Please copy out each of the records below word for word.

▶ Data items
※
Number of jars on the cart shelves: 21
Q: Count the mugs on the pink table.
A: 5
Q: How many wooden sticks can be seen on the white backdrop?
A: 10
※
▶ Full solution
Number of jars on the cart shelves: 21
Q: Count the mugs on the pink table.
A: 5
Q: How many wooden sticks can be seen on the white backdrop?
A: 10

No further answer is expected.